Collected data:
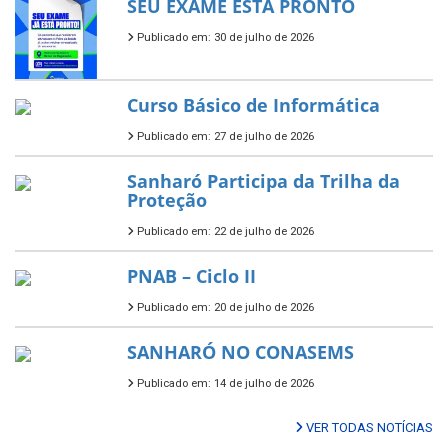
SEU EXAME ESTÁ PRONTO
Publicado em: 30 de julho de 2026
Curso Básico de Informática
Publicado em: 27 de julho de 2026
Sanharó Participa da Trilha da
Proteção
Publicado em: 22 de julho de 2026
PNAB – Ciclo II
Publicado em: 20 de julho de 2026
SANHARÓ NO CONASEMS
Publicado em: 14 de julho de 2026
VER TODAS NOTÍCIAS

## Required action:
Can you reproduce every line of text from the entries above, word for word and unchanged, while leaving the pictures out?

## Solved problem:
SEU EXAME ESTÁ PRONTO
Publicado em: 30 de julho de 2026
Curso Básico de Informática
Publicado em: 27 de julho de 2026
Sanharó Participa da Trilha da
Proteção
Publicado em: 22 de julho de 2026
PNAB – Ciclo II
Publicado em: 20 de julho de 2026
SANHARÓ NO CONASEMS
Publicado em: 14 de julho de 2026
VER TODAS NOTÍCIAS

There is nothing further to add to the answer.